Around $17 trillion in infrastructure investment is either deployed or committed over the next few years, global chairman of PwC, Mohamed Kande, told an audience at IFS Industrial X Unleashed in New York this week.

In a chat with IFS CEO Mark Moffat, Kande described today’s industrial boardroom as a place of two dominant emotions: excitement about what AI can unlock and genuine fear of missing the train or choosing the wrong technology stack.

The shift, both agreed, is that AI is no longer an IT side project. It has become a core capital-expenditure decision that will determine whether multi-billion-dollar assets remain competitive or turn into stranded white elephants over the next 20–30 years.

From “if” to “how” and fast

Twelve months ago, board-level AI conversations were still centered on back-office efficiency (finance, HR, IT), Kande said. Today, they are about operational reinvention: how to run plants, grids and fleets differently, not just cheaper, he added.

Kande calls this “industrial AI,” AI embedded so deeply into physical infrastructure that the software layer effectively becomes part of the asset itself.

He said that automated inspections, predictive maintenance and remote operations are now discussed in the same breath as capacity expansion and safety.

The stranded-asset risk is real and immediate

Industrial assets are designed for 20–30-year lives; frontier AI technologies evolve on much shorter cycles, Kande warned. Build a new plant or grid extension without an intelligent, upgradable layer, and it risks obsolescence long before the financing is paid off.

Kande cited his recent visit to a South Korean “dark factory,”  fully robotic, lights on only when humans enter. His exact words to the audience: “The future isn’t coming – it’s already here.” Around 18% of industrial companies have moved AI into live operations, he said, and the rest are racing to catch up.
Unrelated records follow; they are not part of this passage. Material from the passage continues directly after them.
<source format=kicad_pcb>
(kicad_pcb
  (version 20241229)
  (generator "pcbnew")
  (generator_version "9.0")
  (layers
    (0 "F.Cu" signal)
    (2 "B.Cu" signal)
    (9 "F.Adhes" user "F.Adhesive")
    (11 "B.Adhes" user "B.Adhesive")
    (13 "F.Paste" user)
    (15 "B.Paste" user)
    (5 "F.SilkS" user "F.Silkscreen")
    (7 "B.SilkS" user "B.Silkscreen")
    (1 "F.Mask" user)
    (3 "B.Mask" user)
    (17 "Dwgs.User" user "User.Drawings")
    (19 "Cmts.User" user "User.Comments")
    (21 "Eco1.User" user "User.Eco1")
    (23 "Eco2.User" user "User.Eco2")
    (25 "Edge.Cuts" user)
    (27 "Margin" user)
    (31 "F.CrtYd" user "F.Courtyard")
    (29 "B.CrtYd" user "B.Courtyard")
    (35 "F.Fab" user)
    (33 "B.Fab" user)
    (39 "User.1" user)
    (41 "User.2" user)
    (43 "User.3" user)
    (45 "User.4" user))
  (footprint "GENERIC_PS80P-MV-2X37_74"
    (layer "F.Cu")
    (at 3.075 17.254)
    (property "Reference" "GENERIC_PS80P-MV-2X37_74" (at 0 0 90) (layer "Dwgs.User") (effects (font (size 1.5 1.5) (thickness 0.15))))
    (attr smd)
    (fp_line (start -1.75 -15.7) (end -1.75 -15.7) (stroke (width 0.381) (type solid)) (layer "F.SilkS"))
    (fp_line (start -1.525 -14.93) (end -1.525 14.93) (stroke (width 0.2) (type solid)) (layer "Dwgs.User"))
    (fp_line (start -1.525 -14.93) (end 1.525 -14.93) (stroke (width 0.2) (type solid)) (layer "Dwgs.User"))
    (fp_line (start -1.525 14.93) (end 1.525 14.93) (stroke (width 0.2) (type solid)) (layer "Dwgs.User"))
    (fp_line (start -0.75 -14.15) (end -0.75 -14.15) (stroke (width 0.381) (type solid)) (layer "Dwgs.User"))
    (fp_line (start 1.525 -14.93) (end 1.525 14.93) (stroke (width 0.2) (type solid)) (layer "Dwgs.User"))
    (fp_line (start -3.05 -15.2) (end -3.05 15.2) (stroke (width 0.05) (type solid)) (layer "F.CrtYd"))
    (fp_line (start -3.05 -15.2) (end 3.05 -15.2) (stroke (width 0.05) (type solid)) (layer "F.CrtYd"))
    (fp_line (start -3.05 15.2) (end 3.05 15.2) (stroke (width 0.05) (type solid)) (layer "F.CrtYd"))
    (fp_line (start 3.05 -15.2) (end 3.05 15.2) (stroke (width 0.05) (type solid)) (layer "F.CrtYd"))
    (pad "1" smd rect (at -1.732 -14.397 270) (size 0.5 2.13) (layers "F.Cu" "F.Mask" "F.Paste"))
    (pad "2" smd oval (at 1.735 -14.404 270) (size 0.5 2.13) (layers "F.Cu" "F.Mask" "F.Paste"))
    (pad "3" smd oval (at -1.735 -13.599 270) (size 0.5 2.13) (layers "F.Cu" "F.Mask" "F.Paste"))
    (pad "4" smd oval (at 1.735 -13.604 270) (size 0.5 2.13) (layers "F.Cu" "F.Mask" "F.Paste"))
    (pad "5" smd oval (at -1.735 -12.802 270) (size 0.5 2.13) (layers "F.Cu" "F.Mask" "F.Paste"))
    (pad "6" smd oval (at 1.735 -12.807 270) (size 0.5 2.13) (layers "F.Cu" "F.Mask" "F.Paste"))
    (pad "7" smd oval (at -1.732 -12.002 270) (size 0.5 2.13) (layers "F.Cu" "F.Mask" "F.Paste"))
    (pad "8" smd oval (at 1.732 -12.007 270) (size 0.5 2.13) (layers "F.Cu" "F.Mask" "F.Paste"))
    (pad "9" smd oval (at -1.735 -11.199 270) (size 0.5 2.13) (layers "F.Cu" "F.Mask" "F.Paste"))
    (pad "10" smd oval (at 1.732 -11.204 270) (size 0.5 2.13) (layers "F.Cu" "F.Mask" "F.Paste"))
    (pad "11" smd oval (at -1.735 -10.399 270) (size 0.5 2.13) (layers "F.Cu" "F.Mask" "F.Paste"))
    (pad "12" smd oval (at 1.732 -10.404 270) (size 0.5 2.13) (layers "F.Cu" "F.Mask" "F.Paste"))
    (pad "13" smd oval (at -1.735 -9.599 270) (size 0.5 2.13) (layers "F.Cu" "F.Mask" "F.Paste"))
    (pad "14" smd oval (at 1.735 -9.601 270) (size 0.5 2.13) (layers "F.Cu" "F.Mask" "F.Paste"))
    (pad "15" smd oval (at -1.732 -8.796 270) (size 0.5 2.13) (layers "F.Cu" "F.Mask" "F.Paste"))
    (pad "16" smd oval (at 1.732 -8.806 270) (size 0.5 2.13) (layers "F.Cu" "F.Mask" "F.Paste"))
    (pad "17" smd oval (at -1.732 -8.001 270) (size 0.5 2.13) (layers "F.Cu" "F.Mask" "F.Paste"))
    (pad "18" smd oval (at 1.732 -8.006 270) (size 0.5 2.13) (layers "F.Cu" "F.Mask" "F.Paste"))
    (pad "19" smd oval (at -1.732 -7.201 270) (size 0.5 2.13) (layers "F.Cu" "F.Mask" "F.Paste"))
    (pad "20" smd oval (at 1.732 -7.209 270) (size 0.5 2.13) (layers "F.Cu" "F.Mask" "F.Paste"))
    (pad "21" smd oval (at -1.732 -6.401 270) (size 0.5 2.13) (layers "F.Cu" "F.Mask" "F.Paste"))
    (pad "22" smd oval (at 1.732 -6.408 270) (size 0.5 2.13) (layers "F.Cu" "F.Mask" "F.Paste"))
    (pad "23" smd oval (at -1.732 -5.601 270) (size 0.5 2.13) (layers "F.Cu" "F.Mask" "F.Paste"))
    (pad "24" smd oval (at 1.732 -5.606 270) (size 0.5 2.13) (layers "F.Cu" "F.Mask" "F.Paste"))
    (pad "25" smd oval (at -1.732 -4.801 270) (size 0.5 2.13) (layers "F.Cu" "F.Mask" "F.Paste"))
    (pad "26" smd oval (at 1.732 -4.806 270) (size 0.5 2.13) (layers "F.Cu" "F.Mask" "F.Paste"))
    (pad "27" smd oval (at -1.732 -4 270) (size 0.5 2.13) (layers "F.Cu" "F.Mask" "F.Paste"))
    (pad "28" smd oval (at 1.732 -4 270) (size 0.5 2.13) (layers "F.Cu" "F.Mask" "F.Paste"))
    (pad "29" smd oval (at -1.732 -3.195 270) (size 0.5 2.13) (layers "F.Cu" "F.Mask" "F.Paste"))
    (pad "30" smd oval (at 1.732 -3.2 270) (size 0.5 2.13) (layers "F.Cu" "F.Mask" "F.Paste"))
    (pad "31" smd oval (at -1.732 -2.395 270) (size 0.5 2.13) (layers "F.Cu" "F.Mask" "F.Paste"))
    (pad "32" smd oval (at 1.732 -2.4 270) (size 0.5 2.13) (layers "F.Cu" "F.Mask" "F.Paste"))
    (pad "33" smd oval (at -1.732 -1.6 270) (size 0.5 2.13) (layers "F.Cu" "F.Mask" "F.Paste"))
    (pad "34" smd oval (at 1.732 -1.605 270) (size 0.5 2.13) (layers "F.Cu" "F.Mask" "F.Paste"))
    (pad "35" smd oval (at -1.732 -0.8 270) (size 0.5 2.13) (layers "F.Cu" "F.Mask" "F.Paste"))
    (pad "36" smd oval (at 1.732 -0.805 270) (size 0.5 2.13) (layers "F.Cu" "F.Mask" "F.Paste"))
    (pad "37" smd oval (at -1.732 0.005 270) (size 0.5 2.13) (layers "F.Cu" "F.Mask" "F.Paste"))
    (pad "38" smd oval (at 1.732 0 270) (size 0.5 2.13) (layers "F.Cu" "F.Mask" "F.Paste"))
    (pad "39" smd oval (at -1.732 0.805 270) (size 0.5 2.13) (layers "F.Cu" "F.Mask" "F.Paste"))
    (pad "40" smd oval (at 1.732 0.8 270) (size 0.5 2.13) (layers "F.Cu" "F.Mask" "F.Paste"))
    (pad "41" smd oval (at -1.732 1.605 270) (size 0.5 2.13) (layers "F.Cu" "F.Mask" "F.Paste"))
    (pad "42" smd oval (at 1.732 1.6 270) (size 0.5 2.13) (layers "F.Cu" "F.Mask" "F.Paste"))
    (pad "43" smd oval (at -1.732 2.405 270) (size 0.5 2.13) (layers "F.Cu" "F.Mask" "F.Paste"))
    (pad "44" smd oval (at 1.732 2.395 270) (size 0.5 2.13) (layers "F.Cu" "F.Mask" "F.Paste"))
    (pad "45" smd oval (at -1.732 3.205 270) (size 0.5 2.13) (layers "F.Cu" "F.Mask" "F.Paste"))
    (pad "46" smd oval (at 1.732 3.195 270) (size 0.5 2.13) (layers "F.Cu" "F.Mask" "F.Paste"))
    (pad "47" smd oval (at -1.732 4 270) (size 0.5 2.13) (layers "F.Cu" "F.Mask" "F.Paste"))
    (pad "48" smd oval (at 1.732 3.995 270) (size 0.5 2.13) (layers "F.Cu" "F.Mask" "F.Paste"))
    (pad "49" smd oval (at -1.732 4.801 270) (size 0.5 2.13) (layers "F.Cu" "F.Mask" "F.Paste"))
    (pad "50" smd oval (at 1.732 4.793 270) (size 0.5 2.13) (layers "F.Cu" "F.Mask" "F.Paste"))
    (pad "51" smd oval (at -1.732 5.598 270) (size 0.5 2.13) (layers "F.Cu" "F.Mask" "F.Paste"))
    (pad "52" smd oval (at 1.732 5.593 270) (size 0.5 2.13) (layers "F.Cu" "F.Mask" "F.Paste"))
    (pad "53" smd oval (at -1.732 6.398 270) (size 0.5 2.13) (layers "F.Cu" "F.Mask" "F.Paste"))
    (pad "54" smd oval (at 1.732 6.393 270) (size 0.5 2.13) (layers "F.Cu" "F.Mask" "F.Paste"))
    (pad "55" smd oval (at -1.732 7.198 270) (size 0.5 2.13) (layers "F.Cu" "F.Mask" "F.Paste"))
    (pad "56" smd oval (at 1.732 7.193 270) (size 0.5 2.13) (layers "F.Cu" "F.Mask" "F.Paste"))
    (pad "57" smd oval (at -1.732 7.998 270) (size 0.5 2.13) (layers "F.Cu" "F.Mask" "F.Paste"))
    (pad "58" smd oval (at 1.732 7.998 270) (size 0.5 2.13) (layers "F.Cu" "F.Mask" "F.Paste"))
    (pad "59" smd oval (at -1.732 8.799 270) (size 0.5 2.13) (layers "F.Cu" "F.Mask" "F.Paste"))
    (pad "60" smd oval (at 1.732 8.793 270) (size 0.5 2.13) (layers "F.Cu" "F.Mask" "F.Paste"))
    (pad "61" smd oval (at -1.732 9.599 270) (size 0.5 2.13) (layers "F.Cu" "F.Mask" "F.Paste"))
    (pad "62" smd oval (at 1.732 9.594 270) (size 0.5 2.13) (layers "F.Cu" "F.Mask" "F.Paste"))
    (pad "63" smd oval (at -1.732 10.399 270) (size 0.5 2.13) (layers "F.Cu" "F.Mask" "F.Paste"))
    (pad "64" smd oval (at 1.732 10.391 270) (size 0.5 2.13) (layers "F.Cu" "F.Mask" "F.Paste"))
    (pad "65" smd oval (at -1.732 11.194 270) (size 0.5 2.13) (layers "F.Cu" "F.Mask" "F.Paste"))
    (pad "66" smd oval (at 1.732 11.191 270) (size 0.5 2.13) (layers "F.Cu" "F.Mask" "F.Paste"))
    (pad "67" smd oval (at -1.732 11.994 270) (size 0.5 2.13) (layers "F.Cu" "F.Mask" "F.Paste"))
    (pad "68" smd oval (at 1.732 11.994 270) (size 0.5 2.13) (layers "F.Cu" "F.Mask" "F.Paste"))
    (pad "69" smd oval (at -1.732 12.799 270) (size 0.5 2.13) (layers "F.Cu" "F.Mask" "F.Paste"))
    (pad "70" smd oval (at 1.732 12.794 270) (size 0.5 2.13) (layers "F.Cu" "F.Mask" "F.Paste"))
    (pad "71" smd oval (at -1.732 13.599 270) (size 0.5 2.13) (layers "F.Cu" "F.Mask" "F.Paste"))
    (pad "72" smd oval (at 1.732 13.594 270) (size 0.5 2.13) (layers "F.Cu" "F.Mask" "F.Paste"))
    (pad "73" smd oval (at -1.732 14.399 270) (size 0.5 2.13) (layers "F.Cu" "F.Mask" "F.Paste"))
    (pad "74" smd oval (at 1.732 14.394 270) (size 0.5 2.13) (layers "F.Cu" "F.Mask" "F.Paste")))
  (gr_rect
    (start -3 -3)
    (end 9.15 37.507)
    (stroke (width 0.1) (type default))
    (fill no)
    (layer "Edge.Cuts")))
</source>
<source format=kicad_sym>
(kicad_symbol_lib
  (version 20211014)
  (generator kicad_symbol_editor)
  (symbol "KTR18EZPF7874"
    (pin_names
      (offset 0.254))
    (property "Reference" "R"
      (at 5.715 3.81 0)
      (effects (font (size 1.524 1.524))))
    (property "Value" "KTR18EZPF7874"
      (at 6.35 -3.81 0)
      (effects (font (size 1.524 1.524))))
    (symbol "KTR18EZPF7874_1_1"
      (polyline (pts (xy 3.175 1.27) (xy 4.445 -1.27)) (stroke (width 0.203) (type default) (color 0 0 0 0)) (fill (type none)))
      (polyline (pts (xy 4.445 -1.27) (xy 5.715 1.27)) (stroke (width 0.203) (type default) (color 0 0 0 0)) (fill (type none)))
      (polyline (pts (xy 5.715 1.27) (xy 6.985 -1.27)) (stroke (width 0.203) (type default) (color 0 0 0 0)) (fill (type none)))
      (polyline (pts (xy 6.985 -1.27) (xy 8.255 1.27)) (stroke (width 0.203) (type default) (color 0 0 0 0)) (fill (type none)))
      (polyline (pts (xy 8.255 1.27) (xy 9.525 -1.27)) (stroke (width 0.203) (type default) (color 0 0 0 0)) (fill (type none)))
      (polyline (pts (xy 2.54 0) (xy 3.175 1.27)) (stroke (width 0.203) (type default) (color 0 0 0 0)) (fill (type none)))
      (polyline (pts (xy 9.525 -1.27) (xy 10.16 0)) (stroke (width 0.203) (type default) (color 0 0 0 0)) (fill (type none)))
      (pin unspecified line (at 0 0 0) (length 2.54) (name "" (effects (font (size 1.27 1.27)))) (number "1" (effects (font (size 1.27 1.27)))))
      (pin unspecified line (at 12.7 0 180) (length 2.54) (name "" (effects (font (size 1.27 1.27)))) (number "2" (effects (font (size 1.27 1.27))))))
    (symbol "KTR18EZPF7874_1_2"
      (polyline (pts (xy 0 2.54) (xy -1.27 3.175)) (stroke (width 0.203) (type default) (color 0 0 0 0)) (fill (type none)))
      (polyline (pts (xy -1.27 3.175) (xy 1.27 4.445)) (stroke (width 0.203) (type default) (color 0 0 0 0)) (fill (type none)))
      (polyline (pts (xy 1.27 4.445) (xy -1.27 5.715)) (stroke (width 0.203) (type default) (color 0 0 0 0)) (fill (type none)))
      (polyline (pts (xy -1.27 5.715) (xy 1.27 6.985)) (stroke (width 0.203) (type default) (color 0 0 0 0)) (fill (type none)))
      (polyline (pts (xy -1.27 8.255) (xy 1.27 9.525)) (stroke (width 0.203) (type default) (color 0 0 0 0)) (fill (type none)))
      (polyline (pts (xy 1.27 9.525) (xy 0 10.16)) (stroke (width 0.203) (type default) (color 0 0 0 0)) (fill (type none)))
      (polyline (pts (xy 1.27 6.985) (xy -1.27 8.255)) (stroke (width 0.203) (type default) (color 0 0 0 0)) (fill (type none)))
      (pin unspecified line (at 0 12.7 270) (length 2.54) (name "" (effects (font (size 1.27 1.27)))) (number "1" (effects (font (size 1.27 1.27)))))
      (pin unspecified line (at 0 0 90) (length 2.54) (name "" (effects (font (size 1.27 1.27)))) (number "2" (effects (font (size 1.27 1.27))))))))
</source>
Beyond pilots: What the 5% who scale actually do

Moffat referenced research showing that most AI pilots fail, focusing instead on the small group of organizations that do scale successfully. According to the MIT study he cited, these successful projects share common traits: they are integrated into real workflows, they focus on narrow and high-value use cases, and they have clear paths from pilot to wider deployment.

Both speakers emphasized that boards are now asking for operational metrics and scale-up plans, not just demonstrations. The message was practical rather than promotional; a checklist of what works in the minority of cases that succeed.

“Jump In” but with controls

Kande advised directors to “jump in.”

“Whoever isn’t making mistakes right now isn’t trying hard enough.” Speed beats perfection, but governance cannot be an afterthought, he claimed, adding that in safety-critical environments, where a bad decision can stop a supply chain or endanger lives, that means ring-fenced experiments, full audit trails and pre-defined stop-loss triggers.

Vendor lock-in is another obvious boardroom concern, he says, hard-wiring a single proprietary stack into billion-dollar assets is a bet on skills availability, regulatory acceptance and the vendor’s long-term survival.

Mark added that industrial AI is for the majority of industrial workers who work on the shop floor, or up a tower, not at desks, and the primary driver is the augmentation of a stretched, ageing workforce rather than wholesale replacement.

The new boardroom imperative

For companies staring at trillions in committed capex, AI has become an infrastructure choice, not a software choice, the speakers stressed.

They emphasized that the question is no longer whether to embed intelligence, but which version of the intelligent layer they are prepared to live with for the next three decades.

Kande concluded: “You do not invest $17 trillion in a space without an outcome. Innovation is coming.”